Find every line in the material below that contains the word "collection" and copy each of those lines.

# start of MATERIAL FOR THIS EXERCISE

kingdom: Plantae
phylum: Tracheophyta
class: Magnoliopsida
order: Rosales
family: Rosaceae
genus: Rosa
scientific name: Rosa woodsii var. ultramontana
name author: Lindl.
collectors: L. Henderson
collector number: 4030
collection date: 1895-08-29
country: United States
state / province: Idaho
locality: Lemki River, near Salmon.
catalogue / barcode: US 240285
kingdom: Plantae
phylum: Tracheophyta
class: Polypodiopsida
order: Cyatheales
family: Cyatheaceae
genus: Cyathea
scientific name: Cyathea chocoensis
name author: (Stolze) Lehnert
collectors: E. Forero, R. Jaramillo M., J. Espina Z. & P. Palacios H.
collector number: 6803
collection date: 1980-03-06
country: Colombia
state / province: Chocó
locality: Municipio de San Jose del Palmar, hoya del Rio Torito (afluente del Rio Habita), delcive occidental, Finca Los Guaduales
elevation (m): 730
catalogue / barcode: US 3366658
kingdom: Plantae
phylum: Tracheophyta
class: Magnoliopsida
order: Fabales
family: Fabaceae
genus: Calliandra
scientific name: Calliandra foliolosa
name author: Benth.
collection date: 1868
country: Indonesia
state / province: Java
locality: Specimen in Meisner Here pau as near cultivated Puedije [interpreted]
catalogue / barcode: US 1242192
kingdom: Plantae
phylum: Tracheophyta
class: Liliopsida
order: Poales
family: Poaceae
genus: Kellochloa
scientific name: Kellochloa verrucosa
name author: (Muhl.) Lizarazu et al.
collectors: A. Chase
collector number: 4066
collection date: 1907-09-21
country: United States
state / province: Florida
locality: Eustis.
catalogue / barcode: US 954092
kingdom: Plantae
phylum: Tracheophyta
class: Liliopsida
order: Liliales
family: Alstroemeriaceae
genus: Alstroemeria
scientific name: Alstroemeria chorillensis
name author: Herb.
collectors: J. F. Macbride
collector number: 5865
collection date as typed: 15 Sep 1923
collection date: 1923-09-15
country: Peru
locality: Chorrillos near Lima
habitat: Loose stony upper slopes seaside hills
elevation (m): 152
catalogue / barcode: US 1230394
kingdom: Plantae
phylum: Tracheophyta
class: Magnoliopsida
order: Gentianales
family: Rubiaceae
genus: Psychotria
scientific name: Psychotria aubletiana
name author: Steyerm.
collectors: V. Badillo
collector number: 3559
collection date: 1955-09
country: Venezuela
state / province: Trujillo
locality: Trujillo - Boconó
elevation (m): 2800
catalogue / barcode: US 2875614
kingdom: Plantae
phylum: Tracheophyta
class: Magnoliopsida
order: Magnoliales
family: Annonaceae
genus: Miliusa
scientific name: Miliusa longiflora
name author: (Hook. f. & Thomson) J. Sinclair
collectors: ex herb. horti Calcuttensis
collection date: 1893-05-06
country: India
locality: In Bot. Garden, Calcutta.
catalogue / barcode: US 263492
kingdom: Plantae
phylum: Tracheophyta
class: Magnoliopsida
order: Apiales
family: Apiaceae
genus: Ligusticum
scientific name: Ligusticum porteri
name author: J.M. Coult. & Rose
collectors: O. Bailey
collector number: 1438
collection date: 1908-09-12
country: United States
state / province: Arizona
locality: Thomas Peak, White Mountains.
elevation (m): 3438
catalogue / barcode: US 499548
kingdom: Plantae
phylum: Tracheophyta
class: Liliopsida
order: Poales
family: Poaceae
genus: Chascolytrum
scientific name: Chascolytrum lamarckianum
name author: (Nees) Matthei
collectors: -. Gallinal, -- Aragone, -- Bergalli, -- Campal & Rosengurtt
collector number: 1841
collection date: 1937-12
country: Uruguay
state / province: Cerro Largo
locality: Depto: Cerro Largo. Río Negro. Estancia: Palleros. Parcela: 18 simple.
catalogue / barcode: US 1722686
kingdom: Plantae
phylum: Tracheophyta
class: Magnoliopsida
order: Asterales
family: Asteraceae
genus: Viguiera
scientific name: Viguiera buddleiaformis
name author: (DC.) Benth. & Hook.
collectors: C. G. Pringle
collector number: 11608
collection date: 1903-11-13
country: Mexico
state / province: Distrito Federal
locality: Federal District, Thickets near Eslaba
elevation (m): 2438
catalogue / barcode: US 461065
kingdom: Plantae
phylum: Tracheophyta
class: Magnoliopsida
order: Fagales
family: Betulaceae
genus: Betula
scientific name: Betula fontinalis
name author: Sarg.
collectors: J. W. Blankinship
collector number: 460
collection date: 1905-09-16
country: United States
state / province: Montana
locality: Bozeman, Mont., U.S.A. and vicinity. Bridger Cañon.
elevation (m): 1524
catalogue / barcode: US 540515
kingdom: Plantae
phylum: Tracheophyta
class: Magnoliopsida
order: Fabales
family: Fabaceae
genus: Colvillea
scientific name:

# end of MATERIAL FOR THIS EXERCISE

■ **COMPLETED TASK**:
collection date: 1895-08-29
collection date: 1980-03-06
collection date: 1868
collection date: 1907-09-21
collection date as typed: 15 Sep 1923
collection date: 1923-09-15
collection date: 1955-09
collection date: 1893-05-06
collection date: 1908-09-12
collection date: 1937-12
collection date: 1903-11-13
collection date: 1905-09-16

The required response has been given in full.